1903, the Russian Konstantin Tsiolkovsky published a paper "Using Jet Tools to Study Space", which profoundly demonstrated the feasibility of interplanetary navigation with jet tools.

In tsiolkovsky's life, he was most interested in, spent the most energy and achieved the greatest success in aerospace. At an early age, questions about interstellar travel began to attract him strongly. He recalled in 19 1 1: For a long time, like others, I thought the rocket was just a useless toy.

It is difficult for me to recall exactly how I started to calculate the problem about rockets. For me, the first seeds of space flight thought were sown by jules verne's fantasy novels, and they formed a clear direction in my mind.
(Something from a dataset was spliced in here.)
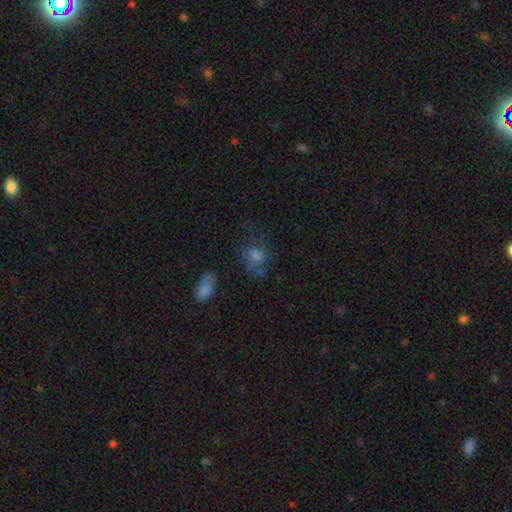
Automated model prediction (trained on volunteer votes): This appears to be a smooth galaxy with no disk features (61%) that is round (62%). Merging: none (51%).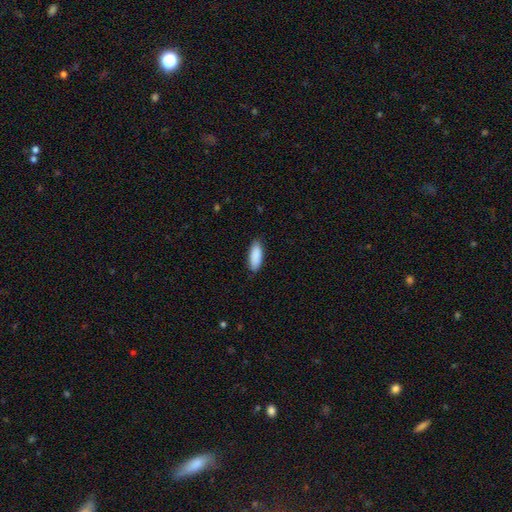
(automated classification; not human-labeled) smooth_or_featured: smooth (p=0.90) [alt: star or artifact p=0.06]
how_rounded: in between (p=0.71) [alt: cigar-shaped p=0.27]
merging: none (p=0.85) [alt: minor disturbance p=0.12]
I began to regard it as a serious activity.

Major achievements

He has written more than 400 works, including about 90 publications on space travel and related topics. His works involve rocket design, steering thrusters, multistage superchargers, space stations, airlocks that introduce spacecraft into space vacuum, and closed-loop biological systems that provide food and oxygen for space colonies.
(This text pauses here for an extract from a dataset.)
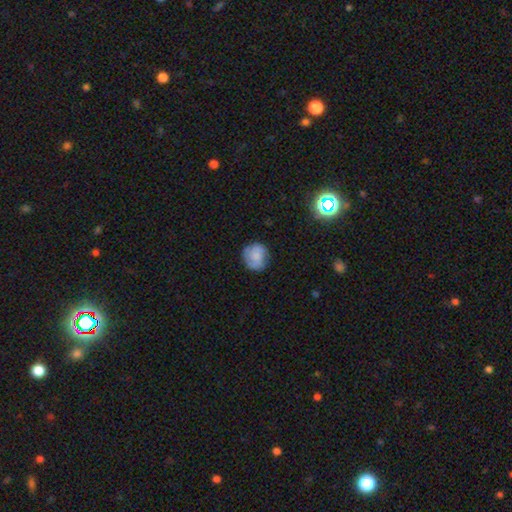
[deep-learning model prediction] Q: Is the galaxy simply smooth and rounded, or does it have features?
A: smooth — 60%.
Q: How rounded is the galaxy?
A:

1883, in a paper entitled "Free Space", tsiolkovsky formally proposed to use the reaction device as the propulsion power of space travel tools. His qualitative explanation of this rocket power is that the theoretical basis of rocket motion is Newton's third law and the law of conservation of energy.

These ideas were further developed in the science fiction novel On the Moon published by 1893 and the Earth-Moon Phenomenon and the Effect of Gravitation written by 1895. 1896, he began to study the related problems of interstellar navigation in theory, and further clarified that only rockets can achieve this goal. 1897, he deduced the famous equation of rocket motion.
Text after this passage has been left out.